SET TASK A
Reproduce verbatim the part of the gate sign thread that begins at the words "## Gaffboat (Mar" and stops after the words "sign love it!".
SET TASK B
In the gate sign thread, which three things about the sign does DesertRatTom call good?

READING TEXT
* start *

# New Gate Sign



## fdcox (Dec 3, 2007)

Finished new gate sign for Rusty & Diamonds protection.


----------



## Stick486 (Jan 4, 2013)

FD_Cox said:


> Finished new gate sign for Rusty & Diamonds protection.
> 
> View attachment 74614


I really like that..


----------



## RainMan 2.0 (May 6, 2014)

Now that's funny! 
Btw nice work on the sign


----------



## Gaffboat (Mar 11, 2012)

I'm with Stick, I really like that! Both the dog and I had a good laugh.


----------



## Semipro (Mar 22, 2013)

Floyd
Great sign love it!


----------



## old55 (Aug 11, 2013)

Great sign well thought out.


----------



## fdcox (Dec 3, 2007)

Thank you guys, It was fun to make.


----------



## DesertRatTom (Jul 3, 2012)

Really nice sign, good design, execution and wording.

* end *

ENTRIES SUPPLIED
* start *

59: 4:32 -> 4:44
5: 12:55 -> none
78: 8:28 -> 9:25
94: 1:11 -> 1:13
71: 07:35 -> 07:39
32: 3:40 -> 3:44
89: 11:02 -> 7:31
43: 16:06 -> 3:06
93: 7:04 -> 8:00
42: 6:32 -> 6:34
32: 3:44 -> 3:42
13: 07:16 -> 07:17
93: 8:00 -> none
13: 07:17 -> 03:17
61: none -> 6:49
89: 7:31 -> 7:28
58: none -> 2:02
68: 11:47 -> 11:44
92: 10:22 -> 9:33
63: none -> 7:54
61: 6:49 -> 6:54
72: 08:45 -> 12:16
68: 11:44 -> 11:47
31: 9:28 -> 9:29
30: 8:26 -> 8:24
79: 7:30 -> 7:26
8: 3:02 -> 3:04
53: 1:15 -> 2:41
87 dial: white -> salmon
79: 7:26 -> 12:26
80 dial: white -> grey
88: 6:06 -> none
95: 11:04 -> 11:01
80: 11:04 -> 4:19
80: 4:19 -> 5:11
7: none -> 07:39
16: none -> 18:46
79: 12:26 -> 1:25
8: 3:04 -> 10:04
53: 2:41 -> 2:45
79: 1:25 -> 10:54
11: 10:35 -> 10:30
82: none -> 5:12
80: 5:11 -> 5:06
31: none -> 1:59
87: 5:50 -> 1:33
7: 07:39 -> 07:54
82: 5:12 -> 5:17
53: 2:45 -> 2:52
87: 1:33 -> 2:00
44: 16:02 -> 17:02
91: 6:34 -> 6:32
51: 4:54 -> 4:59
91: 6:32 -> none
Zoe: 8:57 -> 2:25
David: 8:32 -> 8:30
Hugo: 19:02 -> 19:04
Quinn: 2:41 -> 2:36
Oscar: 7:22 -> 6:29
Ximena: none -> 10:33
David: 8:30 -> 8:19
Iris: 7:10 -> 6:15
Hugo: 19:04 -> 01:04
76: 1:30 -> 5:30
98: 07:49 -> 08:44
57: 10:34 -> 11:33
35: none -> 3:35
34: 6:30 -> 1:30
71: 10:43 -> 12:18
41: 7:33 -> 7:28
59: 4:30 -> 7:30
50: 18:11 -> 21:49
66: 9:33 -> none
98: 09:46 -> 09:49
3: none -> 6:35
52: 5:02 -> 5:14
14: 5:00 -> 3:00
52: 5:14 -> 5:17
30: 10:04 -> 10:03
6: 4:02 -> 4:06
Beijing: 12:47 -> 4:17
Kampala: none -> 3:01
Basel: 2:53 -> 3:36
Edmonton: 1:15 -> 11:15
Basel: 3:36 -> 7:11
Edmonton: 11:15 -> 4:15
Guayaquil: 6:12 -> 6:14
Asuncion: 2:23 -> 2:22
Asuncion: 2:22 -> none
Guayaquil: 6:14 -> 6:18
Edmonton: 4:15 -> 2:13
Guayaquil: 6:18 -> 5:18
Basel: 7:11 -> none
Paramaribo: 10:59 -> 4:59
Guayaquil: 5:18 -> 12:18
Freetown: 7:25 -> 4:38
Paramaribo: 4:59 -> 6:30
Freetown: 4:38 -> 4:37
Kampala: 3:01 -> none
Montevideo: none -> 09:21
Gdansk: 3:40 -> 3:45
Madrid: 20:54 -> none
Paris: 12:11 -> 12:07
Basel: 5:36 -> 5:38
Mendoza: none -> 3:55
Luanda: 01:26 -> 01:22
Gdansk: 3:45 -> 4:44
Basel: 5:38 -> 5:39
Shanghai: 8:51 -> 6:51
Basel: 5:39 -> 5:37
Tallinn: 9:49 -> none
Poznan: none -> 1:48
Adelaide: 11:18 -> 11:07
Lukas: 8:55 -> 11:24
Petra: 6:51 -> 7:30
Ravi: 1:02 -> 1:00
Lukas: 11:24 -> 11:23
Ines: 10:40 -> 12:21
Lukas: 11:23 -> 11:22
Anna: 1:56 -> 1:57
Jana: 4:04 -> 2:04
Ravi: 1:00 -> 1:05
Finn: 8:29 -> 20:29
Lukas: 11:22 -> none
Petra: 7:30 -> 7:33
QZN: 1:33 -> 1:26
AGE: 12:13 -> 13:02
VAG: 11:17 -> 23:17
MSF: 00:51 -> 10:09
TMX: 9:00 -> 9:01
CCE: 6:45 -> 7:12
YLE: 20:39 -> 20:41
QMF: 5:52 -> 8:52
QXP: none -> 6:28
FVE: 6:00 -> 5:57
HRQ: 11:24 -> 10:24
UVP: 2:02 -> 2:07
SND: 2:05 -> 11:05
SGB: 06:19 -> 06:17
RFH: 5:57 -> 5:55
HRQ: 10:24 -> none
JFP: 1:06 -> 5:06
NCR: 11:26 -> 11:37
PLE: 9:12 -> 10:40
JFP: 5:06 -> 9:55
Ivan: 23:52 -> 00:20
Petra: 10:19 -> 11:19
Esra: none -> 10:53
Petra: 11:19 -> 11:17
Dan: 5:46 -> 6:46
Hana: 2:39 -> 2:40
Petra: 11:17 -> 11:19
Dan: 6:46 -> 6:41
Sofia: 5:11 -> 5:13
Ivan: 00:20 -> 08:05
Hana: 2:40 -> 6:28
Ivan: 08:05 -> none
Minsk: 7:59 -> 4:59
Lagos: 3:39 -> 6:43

* end *

SOLUTION A
## Gaffboat (Mar 11, 2012)

I'm with Stick, I really like that! Both the dog and I had a good laugh.


----------



## Semipro (Mar 22, 2013)

Floyd
Great sign love it!

SOLUTION B
Its design, execution and wording.